Kadızâde, Uluğ Beyin hocasıdır. Çok büyük bir bilim adamı değildir.
Ama öğrencilerine bir baba ve bir rehberdir. İlmin vakarına sahiptir. Semerkant matematik ve astronomi okulunun ikinci müdürlüğünden sonra tek yetkili olmuştur. Okulda hocalara ders verir. Derslerine Uluğ Bey de katılır.
Birgün öğrencilerden birini derste görmez. Sorar nerede diye? Talebeler başını öne eğer cevap vermez. Israr edince öğrenciler "Efendim Sultanımız ile bir konuda tartıştı, Sultanımız kovdu " derler. Kadızâde ders bitmiştir diyerek çıkar gider. Az sonra Uluğ Bey gelir. Bakar hoca yok. Hastalandı galiba diyerek atlar atına evine gider. Kapıyı çalınca Kadızâde elinde kitap gülerek kapıyı açar. Uluğ bey hocam hasta mısınız derse gelmediniz? der.

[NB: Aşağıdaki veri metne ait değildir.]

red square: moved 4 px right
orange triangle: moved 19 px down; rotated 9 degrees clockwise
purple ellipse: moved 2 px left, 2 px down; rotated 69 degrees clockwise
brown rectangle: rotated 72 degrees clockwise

Kadızâde'nin cevabı muhteşemdir
"Bak evlâdım ben ilimle neden uğraşıyorum biliyor musun? Siyaset ilime karışmadığı için, siyasetin yanında ilim ikinci planda olmadığı için ilimle uğraşıyorum " der. Uluğ Bey hatasını anlar ve özür diler.
Bu bilgiyi günümüzün tecrübesi ile güncellemeyi bir alıntı ile yapalım:
Bakınız, politikacıların eğitimi arka bahçe olarak görme yaklaşımlarına, medarı iftiharımız Nobel Ödüllü Prof.Dr. Aziz Sancar ne diyor? “… Politika bilim adamlarının işine karışırsa, sonuç bilimin ortadan kalkması olur. Nitekim buna ibretlik en iyi örnek olarak, Uluğ Bey’in Semerkant’ta kurduğu “Gözlem Evi” nin akıbetini gösterebiliriz…” Politikacı bilim insanlarının işine karışınca Semerkant’taki bilim insanları Semerkant’ı terk ederek soluğu kendilerine değer veren yerlerde almıştır. Tıpkı bugünlerde bizim yaşadığımız beyin göçü gibi...
Öyle giderlerse gitsinler demekle olmuyor, giden dönmüyor çünkü.